• What is needed
Repeat each entry exactly and drop the pictures.

• Supplied information

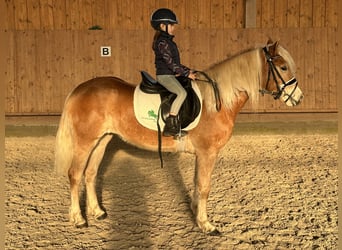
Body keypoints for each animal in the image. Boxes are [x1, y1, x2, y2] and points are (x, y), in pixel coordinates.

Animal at [54, 40, 304, 235]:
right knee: (75, 174)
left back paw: (97, 212)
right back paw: (78, 219)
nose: (298, 98)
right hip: (85, 142)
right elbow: (204, 186)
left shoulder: (202, 155)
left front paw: (195, 212)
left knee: (90, 173)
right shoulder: (207, 153)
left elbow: (196, 183)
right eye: (282, 67)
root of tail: (81, 88)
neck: (216, 101)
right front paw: (206, 224)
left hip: (101, 140)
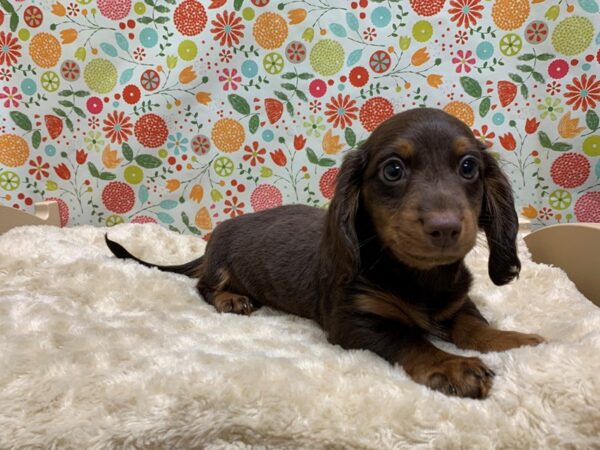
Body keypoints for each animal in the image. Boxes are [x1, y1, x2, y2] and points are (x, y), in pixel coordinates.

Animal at [106, 108, 544, 398]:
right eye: (393, 170)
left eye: (468, 166)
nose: (445, 227)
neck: (417, 275)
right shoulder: (355, 320)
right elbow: (408, 339)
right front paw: (452, 365)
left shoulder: (457, 301)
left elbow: (474, 326)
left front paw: (514, 340)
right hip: (220, 265)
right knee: (203, 286)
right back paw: (231, 298)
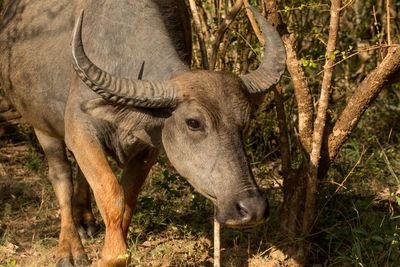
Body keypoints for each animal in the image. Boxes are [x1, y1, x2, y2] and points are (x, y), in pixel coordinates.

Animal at [1, 0, 286, 266]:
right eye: (194, 122)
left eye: (246, 120)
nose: (252, 208)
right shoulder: (79, 129)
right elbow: (111, 192)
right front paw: (112, 254)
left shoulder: (150, 146)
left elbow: (128, 198)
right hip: (42, 126)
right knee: (61, 177)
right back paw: (69, 250)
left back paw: (85, 219)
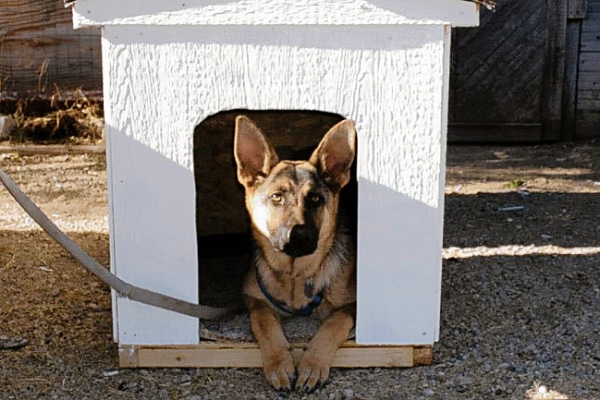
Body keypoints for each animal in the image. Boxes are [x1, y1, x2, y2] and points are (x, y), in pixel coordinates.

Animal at [233, 115, 356, 390]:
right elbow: (263, 318)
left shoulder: (353, 305)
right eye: (277, 197)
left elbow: (335, 321)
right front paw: (279, 364)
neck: (294, 275)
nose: (300, 236)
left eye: (315, 199)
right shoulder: (252, 298)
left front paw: (313, 364)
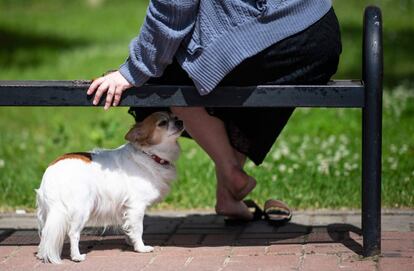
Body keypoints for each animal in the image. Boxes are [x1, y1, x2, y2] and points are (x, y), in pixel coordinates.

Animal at [34, 111, 184, 264]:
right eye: (162, 123)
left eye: (175, 117)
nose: (180, 121)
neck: (149, 155)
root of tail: (52, 173)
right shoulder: (136, 207)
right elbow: (138, 229)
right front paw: (140, 247)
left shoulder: (125, 207)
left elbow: (128, 227)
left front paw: (131, 242)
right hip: (82, 209)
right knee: (73, 233)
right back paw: (77, 256)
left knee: (45, 234)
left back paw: (41, 254)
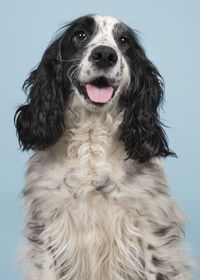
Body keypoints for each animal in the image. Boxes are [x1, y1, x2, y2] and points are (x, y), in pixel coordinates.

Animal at [14, 14, 194, 280]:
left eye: (124, 41)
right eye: (80, 35)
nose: (105, 55)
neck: (92, 139)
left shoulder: (153, 230)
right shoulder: (46, 229)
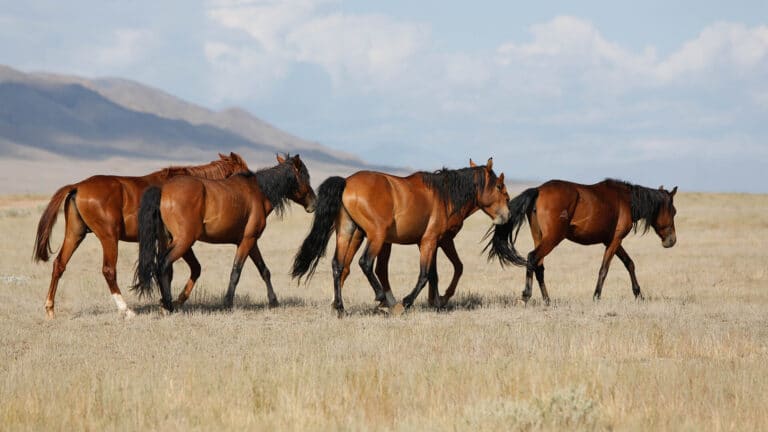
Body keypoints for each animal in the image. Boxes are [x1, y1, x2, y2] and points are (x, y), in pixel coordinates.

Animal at [33, 152, 249, 318]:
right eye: (242, 172)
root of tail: (78, 186)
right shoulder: (174, 239)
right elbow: (173, 269)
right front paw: (167, 304)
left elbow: (192, 269)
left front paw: (172, 302)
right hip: (109, 237)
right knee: (108, 270)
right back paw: (126, 310)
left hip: (75, 234)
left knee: (59, 265)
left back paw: (50, 309)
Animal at [132, 154, 316, 312]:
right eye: (305, 176)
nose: (314, 203)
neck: (259, 192)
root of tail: (163, 190)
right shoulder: (247, 241)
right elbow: (236, 272)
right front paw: (227, 302)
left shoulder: (251, 242)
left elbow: (264, 270)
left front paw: (273, 301)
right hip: (184, 241)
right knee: (163, 264)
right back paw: (168, 305)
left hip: (169, 241)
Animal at [292, 157, 512, 316]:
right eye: (499, 186)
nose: (507, 215)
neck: (445, 196)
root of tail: (346, 183)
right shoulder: (434, 240)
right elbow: (430, 273)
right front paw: (413, 301)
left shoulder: (431, 242)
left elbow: (435, 273)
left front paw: (436, 302)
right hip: (377, 236)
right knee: (365, 263)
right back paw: (384, 299)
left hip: (350, 234)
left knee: (339, 266)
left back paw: (340, 307)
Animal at [488, 179, 680, 304]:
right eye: (674, 211)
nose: (671, 241)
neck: (626, 200)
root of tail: (539, 190)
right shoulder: (615, 241)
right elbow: (604, 269)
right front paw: (596, 296)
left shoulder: (611, 241)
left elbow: (629, 264)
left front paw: (638, 294)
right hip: (552, 238)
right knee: (532, 257)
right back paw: (527, 294)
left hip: (539, 237)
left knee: (539, 267)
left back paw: (547, 299)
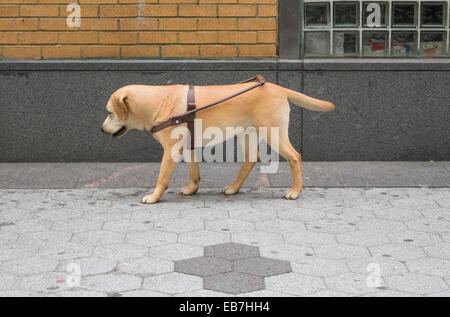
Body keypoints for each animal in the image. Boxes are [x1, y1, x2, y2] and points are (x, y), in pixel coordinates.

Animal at [102, 78, 334, 202]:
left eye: (110, 113)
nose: (101, 130)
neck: (158, 101)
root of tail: (277, 87)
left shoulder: (170, 150)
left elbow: (162, 178)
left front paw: (154, 196)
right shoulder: (187, 148)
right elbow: (194, 172)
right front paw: (192, 189)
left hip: (273, 133)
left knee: (294, 157)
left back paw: (295, 191)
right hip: (247, 134)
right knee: (251, 159)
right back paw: (233, 187)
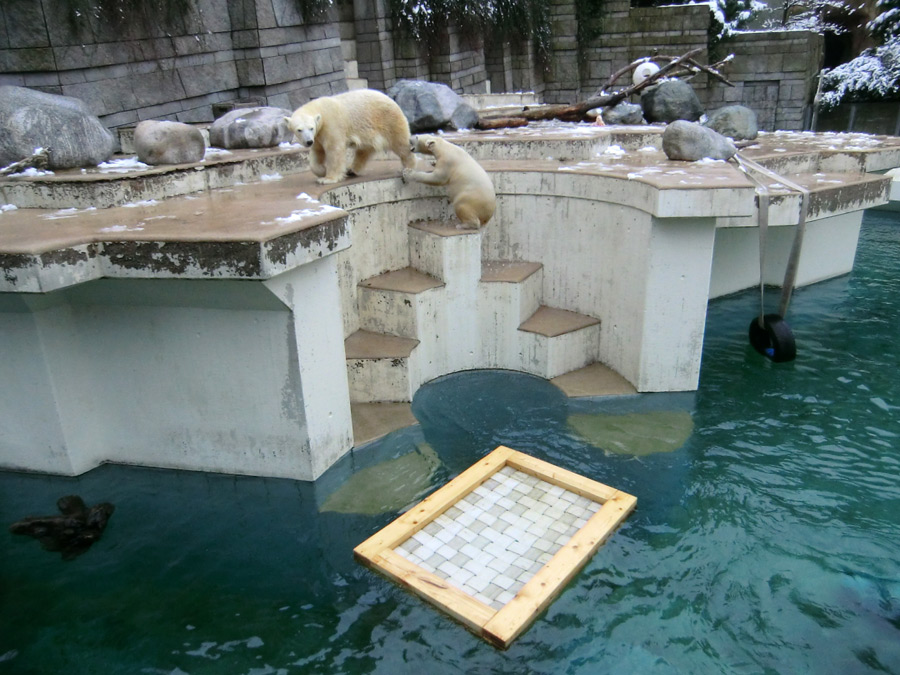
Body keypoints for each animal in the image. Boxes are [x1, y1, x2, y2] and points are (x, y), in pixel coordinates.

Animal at [286, 90, 416, 186]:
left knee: (400, 143)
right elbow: (317, 152)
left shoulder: (331, 125)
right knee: (364, 150)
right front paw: (321, 171)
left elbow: (334, 150)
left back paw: (408, 167)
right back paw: (351, 170)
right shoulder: (318, 136)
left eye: (311, 128)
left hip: (388, 120)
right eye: (299, 130)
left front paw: (327, 179)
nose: (308, 141)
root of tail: (391, 99)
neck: (320, 109)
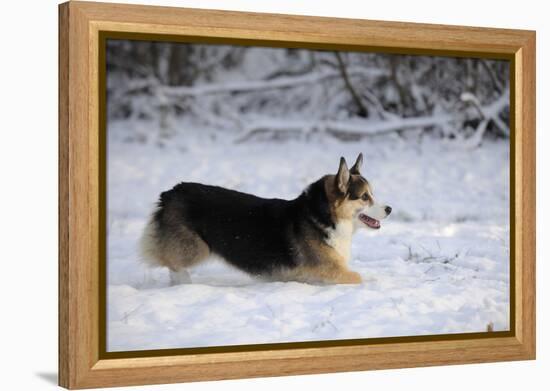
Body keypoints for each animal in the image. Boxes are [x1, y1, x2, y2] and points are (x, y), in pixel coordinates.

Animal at [141, 153, 392, 284]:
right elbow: (359, 278)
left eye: (373, 194)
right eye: (365, 197)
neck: (324, 216)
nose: (389, 209)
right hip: (196, 248)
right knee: (169, 261)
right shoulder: (331, 270)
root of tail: (170, 193)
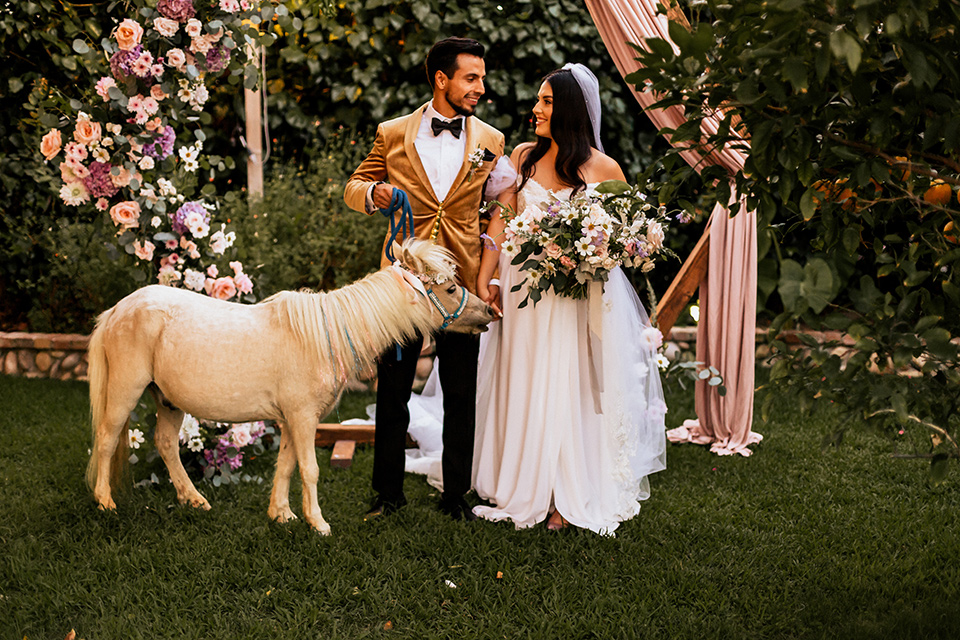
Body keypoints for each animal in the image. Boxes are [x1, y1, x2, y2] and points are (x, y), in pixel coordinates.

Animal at [86, 240, 496, 536]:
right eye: (448, 287)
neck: (326, 335)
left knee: (167, 445)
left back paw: (194, 500)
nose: (489, 312)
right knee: (106, 439)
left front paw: (281, 515)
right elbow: (309, 468)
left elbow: (285, 465)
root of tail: (117, 310)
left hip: (169, 400)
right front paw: (319, 523)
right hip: (125, 390)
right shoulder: (302, 418)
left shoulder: (291, 420)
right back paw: (106, 503)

• Reply to the task
Body keypoints for each animal in the image. Boxes are [x1, y1, x2, y2] and points are (x, y), in pixel coordinates.

Animal at [54, 40, 304, 235]:
right knee: (75, 174)
left back paw: (97, 212)
right back paw: (78, 219)
nose: (298, 98)
right hip: (85, 142)
right elbow: (204, 186)
left shoulder: (202, 155)
left front paw: (195, 212)
left knee: (90, 173)
right shoulder: (207, 153)
left elbow: (196, 183)
right eye: (282, 67)
root of tail: (81, 88)
neck: (216, 101)
right front paw: (206, 224)
left hip: (101, 140)
Body keypoints for each animal in the image. Boxes are [x1, y1, x2, y2] and points are (x, y), in pixel coordinates.

Animal at [106, 108, 544, 398]:
right eye: (393, 170)
left eye: (468, 166)
nose: (445, 227)
neck: (417, 275)
right shoulder: (355, 320)
right elbow: (408, 339)
right front paw: (452, 365)
left shoulder: (457, 301)
left elbow: (474, 326)
left front paw: (514, 340)
right hip: (220, 265)
right knee: (203, 286)
right back paw: (231, 298)
Body keypoints for each animal in the image. Boxes are [x1, y1, x2, y2] and points are (x, y), in pixel coordinates.

Animal at [1, 0, 286, 266]:
right eye: (194, 122)
left eye: (246, 120)
nose: (252, 208)
right shoulder: (79, 129)
right elbow: (111, 192)
right front paw: (112, 254)
left shoulder: (150, 146)
left elbow: (128, 198)
right hip: (42, 126)
right knee: (61, 177)
right back paw: (69, 250)
left back paw: (85, 219)
Body keypoints for each animal in the image. Boxes are [x1, y1, x2, y2] and points are (x, y), in pixel coordinates.

Animal at [233, 115, 356, 390]:
right elbow: (263, 318)
left shoulder: (353, 305)
right eye: (277, 197)
left elbow: (335, 321)
right front paw: (279, 364)
neck: (294, 275)
nose: (300, 236)
left eye: (315, 199)
right shoulder: (252, 298)
left front paw: (313, 364)
Body keypoints for each animal in the image. Boxes are [x1, y1, x2, y2] and points are (x, y), in pixel coordinates.

Animal at [34, 111, 184, 264]:
right eye: (162, 123)
left eye: (175, 117)
nose: (180, 121)
neck: (149, 155)
root of tail: (52, 173)
right shoulder: (136, 207)
right elbow: (138, 229)
right front paw: (140, 247)
left shoulder: (125, 207)
left elbow: (128, 227)
left front paw: (131, 242)
right hip: (82, 209)
right knee: (73, 233)
right back paw: (77, 256)
left knee: (45, 234)
left back paw: (41, 254)
Body keypoints for each animal in the image. Boxes are [x1, y1, x2, y2] and points are (x, y), in pixel coordinates.

Animal at [14, 14, 194, 280]:
left eye: (124, 41)
right eye: (80, 35)
nose: (105, 55)
neck: (92, 139)
left shoulder: (153, 230)
right shoulder: (46, 229)
Body keypoints for each animal in the image. Boxes are [x1, y1, x2, y2] and points are (x, y), in pixel coordinates.

Animal at [33, 152, 249, 318]:
right eye: (242, 172)
root of tail: (78, 186)
right shoulder: (174, 239)
right elbow: (173, 269)
right front paw: (167, 304)
left elbow: (192, 269)
left front paw: (172, 302)
right hip: (109, 237)
right knee: (108, 270)
right back paw: (126, 310)
left hip: (75, 234)
left knee: (59, 265)
left back paw: (50, 309)
Animal at [132, 154, 316, 312]:
right eye: (305, 176)
nose: (314, 203)
neck: (259, 192)
root of tail: (163, 190)
right shoulder: (247, 241)
right elbow: (236, 272)
right front paw: (227, 302)
left shoulder: (251, 242)
left elbow: (264, 270)
left front paw: (273, 301)
right hip: (184, 241)
right knee: (163, 264)
right back paw: (168, 305)
left hip: (169, 241)
Animal at [292, 157, 512, 316]:
right eye: (499, 186)
nose: (507, 215)
neck: (445, 196)
root of tail: (346, 183)
right shoulder: (434, 240)
right elbow: (430, 273)
right front paw: (413, 301)
left shoulder: (431, 242)
left elbow: (435, 273)
left front paw: (436, 302)
right hip: (377, 236)
right knee: (365, 263)
right back paw: (384, 299)
left hip: (350, 234)
left knee: (339, 266)
left back paw: (340, 307)
Animal at [488, 179, 680, 304]:
right eye: (674, 211)
nose: (671, 241)
neck: (626, 200)
root of tail: (539, 190)
right shoulder: (615, 241)
right elbow: (604, 269)
right front paw: (596, 296)
left shoulder: (611, 241)
left elbow: (629, 264)
left front paw: (638, 294)
right hip: (552, 238)
right knee: (532, 257)
right back paw: (527, 294)
left hip: (539, 237)
left knee: (539, 267)
left back paw: (547, 299)
Body keypoints for each animal in the image. Boxes are [x1, y1, x2, y2] and points are (x, y), in pixel coordinates.

Animal at [102, 78, 334, 202]:
left eye: (110, 113)
nose: (101, 130)
neck: (158, 101)
root of tail: (277, 87)
left shoulder: (170, 150)
left elbow: (162, 178)
left front paw: (154, 196)
right shoulder: (187, 148)
right elbow: (194, 172)
right front paw: (192, 189)
left hip: (273, 133)
left knee: (294, 157)
left back paw: (295, 191)
right hip: (247, 134)
right knee: (251, 159)
right back paw: (233, 187)
Body keypoints for each animal in the image. Boxes are [x1, y1, x2, y2] and points are (x, y), in pixel coordinates.

Animal at [286, 90, 416, 186]:
left knee: (400, 143)
right elbow: (317, 152)
left shoulder: (331, 125)
right knee: (364, 150)
right front paw: (321, 171)
left elbow: (334, 150)
left back paw: (408, 167)
right back paw: (351, 170)
right shoulder: (318, 136)
left eye: (311, 128)
left hip: (388, 120)
right eye: (299, 130)
left front paw: (327, 179)
nose: (308, 141)
root of tail: (391, 99)
neck: (320, 109)
Body keypoints for each animal in the image. Boxes are [x1, y1, x2, y2] and points are (x, y), in pixel coordinates.

Animal at [141, 153, 392, 284]:
right elbow: (359, 278)
left eye: (373, 194)
right eye: (365, 197)
neck: (324, 216)
nose: (389, 209)
right hip: (196, 248)
right knee: (169, 261)
right shoulder: (331, 270)
root of tail: (170, 193)
Body keypoints for each animal in the image. Boxes are [x1, y1, x2, y2] and points are (x, y), in pixel coordinates.

Animal at [86, 240, 496, 536]:
right eye: (448, 287)
neck: (326, 335)
left knee: (167, 445)
left back paw: (194, 500)
nose: (489, 312)
right knee: (106, 439)
left front paw: (281, 515)
right elbow: (309, 468)
left elbow: (285, 465)
root of tail: (117, 310)
left hip: (169, 400)
right front paw: (319, 523)
right hip: (125, 390)
right shoulder: (302, 418)
left shoulder: (291, 420)
right back paw: (106, 503)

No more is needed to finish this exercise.